Byzantine Generals Problem

August 2021

The Byzantine Generals Problem is a game theory problem that shows the challenges of decentralized parties reaching a consensus without a trusted central party.

Here's how it works

The Byzantine army is divided into many battalions, each one led by a general. The generals want to attack the enemy from all sides at once, so they need to send messages to formulate the plan. However there could be traitors trying to sabotage their plan by intercepting and changing the messages. 

How can the commanders make a decision for a plan of attack without being able to completely trust each other?

The Byzantine Generals Problem shows the difficulty of achieving agreement across a distributed network of players that you cant trust. 

Crypto

A blockchain is like a public ledger that everyone can see, and there are lots of anonymous computers that need to agree on which transactions are valid. And like in the generals problem, some computers mights fail or act dishonestly and send false information.  
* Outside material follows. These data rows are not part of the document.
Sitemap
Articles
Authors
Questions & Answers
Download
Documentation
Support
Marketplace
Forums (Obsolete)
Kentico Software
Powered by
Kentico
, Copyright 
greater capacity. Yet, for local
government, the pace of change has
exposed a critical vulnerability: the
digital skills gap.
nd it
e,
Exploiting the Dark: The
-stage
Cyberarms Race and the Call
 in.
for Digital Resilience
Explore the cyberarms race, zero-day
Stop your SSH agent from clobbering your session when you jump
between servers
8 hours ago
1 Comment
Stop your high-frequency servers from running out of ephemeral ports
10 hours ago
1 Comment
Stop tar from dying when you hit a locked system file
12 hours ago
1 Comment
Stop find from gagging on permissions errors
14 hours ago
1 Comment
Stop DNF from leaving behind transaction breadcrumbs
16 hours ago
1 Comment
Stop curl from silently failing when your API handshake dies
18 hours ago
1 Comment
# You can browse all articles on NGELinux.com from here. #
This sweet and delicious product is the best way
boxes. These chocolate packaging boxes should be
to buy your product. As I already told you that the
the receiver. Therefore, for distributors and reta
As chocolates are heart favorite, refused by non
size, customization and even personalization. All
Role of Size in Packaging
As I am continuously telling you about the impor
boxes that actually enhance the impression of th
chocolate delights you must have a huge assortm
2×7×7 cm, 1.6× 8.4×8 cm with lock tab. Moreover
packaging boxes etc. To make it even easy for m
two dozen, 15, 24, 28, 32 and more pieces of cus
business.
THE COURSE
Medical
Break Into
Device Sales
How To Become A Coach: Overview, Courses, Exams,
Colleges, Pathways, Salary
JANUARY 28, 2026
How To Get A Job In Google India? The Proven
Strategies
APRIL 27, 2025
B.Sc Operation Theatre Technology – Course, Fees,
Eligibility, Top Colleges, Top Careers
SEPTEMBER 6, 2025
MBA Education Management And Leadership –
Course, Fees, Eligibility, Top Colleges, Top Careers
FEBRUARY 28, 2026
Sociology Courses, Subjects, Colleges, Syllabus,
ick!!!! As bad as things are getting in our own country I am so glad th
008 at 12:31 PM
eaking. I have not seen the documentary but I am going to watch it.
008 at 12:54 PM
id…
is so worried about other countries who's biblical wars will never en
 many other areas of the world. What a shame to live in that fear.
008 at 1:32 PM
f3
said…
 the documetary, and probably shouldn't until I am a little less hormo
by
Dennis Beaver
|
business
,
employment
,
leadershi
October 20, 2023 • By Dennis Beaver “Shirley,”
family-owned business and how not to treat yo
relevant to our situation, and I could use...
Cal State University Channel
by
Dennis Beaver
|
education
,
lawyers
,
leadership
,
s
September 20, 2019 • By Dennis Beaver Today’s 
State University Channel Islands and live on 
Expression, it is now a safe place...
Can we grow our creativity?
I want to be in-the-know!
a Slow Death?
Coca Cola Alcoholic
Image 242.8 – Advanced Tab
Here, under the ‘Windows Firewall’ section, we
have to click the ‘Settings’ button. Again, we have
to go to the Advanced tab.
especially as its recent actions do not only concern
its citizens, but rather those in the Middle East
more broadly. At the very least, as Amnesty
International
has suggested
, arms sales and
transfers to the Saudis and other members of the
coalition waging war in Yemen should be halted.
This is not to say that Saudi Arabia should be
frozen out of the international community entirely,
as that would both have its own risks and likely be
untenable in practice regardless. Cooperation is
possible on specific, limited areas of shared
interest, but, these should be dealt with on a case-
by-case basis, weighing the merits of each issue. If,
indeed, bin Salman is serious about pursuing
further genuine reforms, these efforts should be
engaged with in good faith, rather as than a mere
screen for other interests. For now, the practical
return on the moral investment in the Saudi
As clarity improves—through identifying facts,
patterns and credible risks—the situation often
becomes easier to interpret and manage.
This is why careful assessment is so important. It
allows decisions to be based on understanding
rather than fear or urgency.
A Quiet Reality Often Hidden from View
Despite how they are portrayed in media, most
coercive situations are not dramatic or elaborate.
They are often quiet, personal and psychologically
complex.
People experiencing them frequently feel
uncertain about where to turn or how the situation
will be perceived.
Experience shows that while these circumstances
Blockchains solve this problem by requiring the computers to solve a difficult math puzzle (mining). This ensures that most nodes (the “loyal generals”) agree on the same transactions, even if a few nodes (the “traitors”) try to mess things up. 

Proof of Work

Proof of Work addresses the Byzantine Generals Problem by requiring computers to perform a computationally difficult task, which takes lots of computing power and enegry to solve which is expensive in terms of electricity and quality of processing power. Once a miner solves the puzzle, they get the right to validate transactions and add a new block of data to the blockchain. This is called mining a block. If a miner tries to cheat by adding false information (like saying someone sent coins when they didn’t), the rest of the network can easily spot it. Since solving the puzzle costs so much energy and money, cheating would just be a waste of resources because the block would be rejected, and the dishonest miner wouldn’t get rewarded. When a miner solves the puzzle and adds a valid block, they get a reward (Bitcoin). So miners have a strong incentive to play by the rules because solving puzzles is expensive, and cheating would cost them time, money, and resources.

Proof of Stake

Proof of Stake is a different way to reach consensus. Instead of relying on solving math problems, PoS requires nodes to put up a stake (cryptocurrency - on hold) to be allowed to participate in the process. If you’re one of the generals and you have a lot of resources (coins), you’re more likely to be trustworthy because you have more skin in the game. The more coins you “stake,” the higher your chance of being chosen to validate the next block of transaction and the more invested you are in the network's well-being. The likelihood of being chosen to validate transactions and create new blocks is given to nodes that have a lot at stake. This method alleviates the energy problem of proof of work since there arent data-centers full of computers competing to solve the puzzle the fastest, so they can get bitcoin for it. 

If there is a bad actor, they will lose some or all of their stake as a penalty. Backing up their actions with their own money means they are highly incentivized to be an honest player.